→ **Your goal**
Quote the entire SQL forum thread below, word for word. It covers selecting rows by ZIP and race counts.

→ **Text passage**
—————

I have two data sets. The first data set contains two (uniquely) identifying characteristics – here ZIP and race – as well as a variable called count. The second data set contains information on individuals – ZIP, race, and some outcome variable. My goal is to construct a subset of the second data set where the number of observations of a certain ZIP/race combination is the count of the first data set. To make it clear:
Data Set #1:
ZIP | race | count | -------------------- 30218 | White | 59 30218 | Black | 23 30219 | White | 78 30219 | Black | 14 ...
Data Set #2:
id | ZIP | race | outcome ------------------- 001 | 30218 | White | 23.3 002 | 30219 | Black | 46.1 ...
The goal is to have a output that returns a subset of data set #2 with 59 white individuals from ZIP 30218, 23 black individuals from ZIP 30218, etc.
Either sample SQL code to use or a general strategy would be helpful. Thank you
Advertisement
Answer
You can use the row_number window function to number the rows by some criteria and then join that to data set 1. Note that I renamed count to n here to avoid using a keyword:
SELECT id, sub.zip, sub.race, sub.outcome FROM ( SELECT id, zip, race, outcome, row_number() OVER (partition by zip, race ORDER BY id) -- You can order by whatever you want FROM data_set_2 ) sub JOIN data_set_1 ON data_set_1.zip = sub.zip AND data_set_1.race = sub.race AND data_set_1.n >= row_number -- this will limit the results ;

—————

→ **Extracted records**

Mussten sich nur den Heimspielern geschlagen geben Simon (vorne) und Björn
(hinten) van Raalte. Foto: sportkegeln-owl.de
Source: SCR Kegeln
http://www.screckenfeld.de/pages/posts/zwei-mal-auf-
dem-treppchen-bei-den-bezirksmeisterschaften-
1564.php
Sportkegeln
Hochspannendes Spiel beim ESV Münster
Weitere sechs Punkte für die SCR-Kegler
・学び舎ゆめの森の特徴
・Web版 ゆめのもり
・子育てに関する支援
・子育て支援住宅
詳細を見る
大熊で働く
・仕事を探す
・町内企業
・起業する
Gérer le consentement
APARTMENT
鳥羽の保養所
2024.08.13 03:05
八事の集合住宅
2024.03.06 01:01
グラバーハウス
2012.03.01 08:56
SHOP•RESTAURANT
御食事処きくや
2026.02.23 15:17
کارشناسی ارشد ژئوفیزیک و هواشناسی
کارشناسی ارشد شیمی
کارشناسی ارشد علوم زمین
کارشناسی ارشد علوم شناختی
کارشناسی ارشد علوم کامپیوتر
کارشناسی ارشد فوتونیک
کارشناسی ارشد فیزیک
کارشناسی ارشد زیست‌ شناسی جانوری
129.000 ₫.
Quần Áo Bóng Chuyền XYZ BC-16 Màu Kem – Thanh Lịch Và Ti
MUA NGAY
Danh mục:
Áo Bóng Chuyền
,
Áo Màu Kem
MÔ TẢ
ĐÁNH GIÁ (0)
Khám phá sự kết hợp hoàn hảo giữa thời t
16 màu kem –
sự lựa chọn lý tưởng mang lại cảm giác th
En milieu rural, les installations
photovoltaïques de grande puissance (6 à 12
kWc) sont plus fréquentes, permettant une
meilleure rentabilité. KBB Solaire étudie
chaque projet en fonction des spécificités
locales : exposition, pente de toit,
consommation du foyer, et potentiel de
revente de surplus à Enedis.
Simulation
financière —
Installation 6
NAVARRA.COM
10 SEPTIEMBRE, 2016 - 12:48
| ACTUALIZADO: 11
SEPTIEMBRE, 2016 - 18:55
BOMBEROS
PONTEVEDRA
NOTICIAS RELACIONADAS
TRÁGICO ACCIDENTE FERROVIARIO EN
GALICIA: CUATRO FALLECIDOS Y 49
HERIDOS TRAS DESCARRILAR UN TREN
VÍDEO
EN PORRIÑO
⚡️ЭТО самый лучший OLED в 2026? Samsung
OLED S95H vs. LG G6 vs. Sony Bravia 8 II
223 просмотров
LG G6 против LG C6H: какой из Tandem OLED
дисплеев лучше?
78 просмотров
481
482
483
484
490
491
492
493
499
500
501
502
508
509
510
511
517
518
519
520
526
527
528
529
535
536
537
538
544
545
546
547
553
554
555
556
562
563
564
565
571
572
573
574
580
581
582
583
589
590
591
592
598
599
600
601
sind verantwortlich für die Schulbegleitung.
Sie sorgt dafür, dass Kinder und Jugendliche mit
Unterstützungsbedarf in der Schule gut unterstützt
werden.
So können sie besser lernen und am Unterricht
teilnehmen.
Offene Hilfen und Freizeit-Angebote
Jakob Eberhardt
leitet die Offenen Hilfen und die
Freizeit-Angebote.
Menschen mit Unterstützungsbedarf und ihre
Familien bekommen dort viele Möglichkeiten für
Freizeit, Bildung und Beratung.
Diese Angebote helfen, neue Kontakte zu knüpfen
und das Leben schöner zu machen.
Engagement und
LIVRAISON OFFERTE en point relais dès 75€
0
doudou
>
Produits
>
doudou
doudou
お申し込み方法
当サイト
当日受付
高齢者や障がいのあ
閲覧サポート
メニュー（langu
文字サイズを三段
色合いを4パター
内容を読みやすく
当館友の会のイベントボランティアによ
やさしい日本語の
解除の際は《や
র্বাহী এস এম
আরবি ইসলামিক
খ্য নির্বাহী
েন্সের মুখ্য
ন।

—————

→ **Solution for this task**
I have two data sets. The first data set contains two (uniquely) identifying characteristics – here ZIP and race – as well as a variable called count. The second data set contains information on individuals – ZIP, race, and some outcome variable. My goal is to construct a subset of the second data set where the number of observations of a certain ZIP/race combination is the count of the first data set. To make it clear:
Data Set #1:
ZIP | race | count | -------------------- 30218 | White | 59 30218 | Black | 23 30219 | White | 78 30219 | Black | 14 ...
Data Set #2:
id | ZIP | race | outcome ------------------- 001 | 30218 | White | 23.3 002 | 30219 | Black | 46.1 ...
The goal is to have a output that returns a subset of data set #2 with 59 white individuals from ZIP 30218, 23 black individuals from ZIP 30218, etc.
Either sample SQL code to use or a general strategy would be helpful. Thank you
Advertisement
Answer
You can use the row_number window function to number the rows by some criteria and then join that to data set 1. Note that I renamed count to n here to avoid using a keyword:
SELECT id, sub.zip, sub.race, sub.outcome FROM ( SELECT id, zip, race, outcome, row_number() OVER (partition by zip, race ORDER BY id) -- You can order by whatever you want FROM data_set_2 ) sub JOIN data_set_1 ON data_set_1.zip = sub.zip AND data_set_1.race = sub.race AND data_set_1.n >= row_number -- this will limit the results ;